When I got back to my flat after leaving George Fairbairn the sky went hard and blue, the sun came out in real postcard style. I didn’t like it. Sunny days have always been more difficult for me than grey ones.
The snails grazed slowly on the sides of Madame Beetle’s tank, the little china bathing beauty turned her back on them, Madame Beetle stayed under the filter sponge. Everything seemed stupid. I walked about from room to room, took books from shelves and put them back, dug up old letters and read lines here and there.
The place seemed suddenly intolerably full of things. The cupboards were bursting with clothes and shoes I’d never wear again, the drawers were full of rubbish, the files choked with defunct correspondence.
I began to thin out my belongings, tied up clothes in bundles, stacked old newspapers, filled carrier bags with what had filled the drawers. Then I felt exhausted, had some lunch, drank coffee, smoked.

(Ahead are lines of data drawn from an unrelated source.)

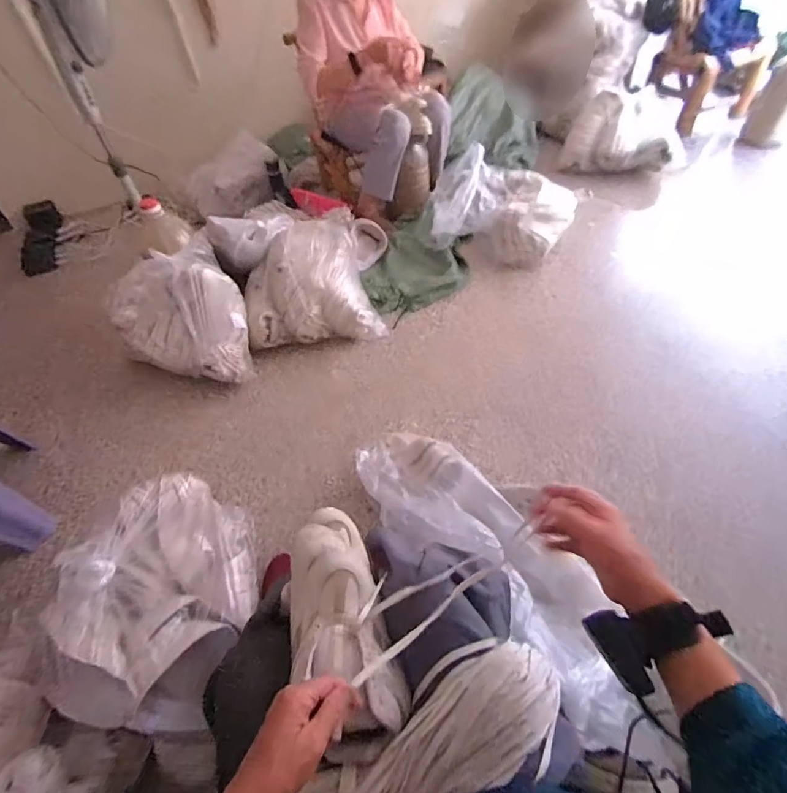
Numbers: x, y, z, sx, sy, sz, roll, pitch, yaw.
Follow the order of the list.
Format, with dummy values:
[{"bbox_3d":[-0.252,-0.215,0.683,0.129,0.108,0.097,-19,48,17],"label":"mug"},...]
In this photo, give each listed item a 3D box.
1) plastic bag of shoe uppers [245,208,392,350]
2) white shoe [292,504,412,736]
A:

I didn’t want to be in my flat for the rest of the day. I put some paper in a file envelope and went to the British Museum. I sat on a wooden bench on the porch. Pigeons and tourists were active all round, the sunlight seemed tolerable there. I held the envelope on my lap, feeling the weight and thickness of the blank paper inside. I closed my eyes, thought of all the years of Gillian Vole, Delia Swallow and the other animals and birds I’d written about and drawn. They led such cosy cheerful lives, that lot. I’d written them but there no longer seemed a place in their world for me.
With my eyes closed I could still see the sunlight. For a moment I saw ocean, sharp and real, the heaving of the open sea, the sunlight dancing in a million dazzling points. The turtles would be swimming, swimming. It had been a good thing to do and not a foolish one. Thinking about the turtles I could feel the action of their swimming, the muscle contractions that drove the flippers through the green water. All they had was themselves but they would keep going until they found what was in them to find. In them was the place they were swimming to, and at the end of their swimming it would loom up out of the sea, real, solid, no illusion. They could be stopped of course, they might be killed by sharks or fishermen but they would die on the way to where they wanted to be. I’d never know if they’d got there or not, for me they would always be swimming.
I was in my ocean, this was the only ocean there was for me, the dry streets of London and my square without a fountain. No one could make me freer by putting me somewhere else. I had as much as the turtles: myself. At least I too could die on the way to where I wanted to be. Gillian Vole! Not enough, not nearly enough.
I took paper out of the envelope, took a pen out of my bag. What was there to write? Anything, everything:
Madame Water-Beetle lived in a plastic shipwreck in a tank by the window. In the same tank lived seven red snails. The snails did the snail work and she did the beetle work.
The perversity of the human mind! I folded the sheet in half, put a fresh one on top of the stack, sat there with it blank for a long time. I wished I had somewhere to go besides my flat. Somewhere bright and empty with uncluttered shadows, somewhere not crusted with years of me. Like George’s place.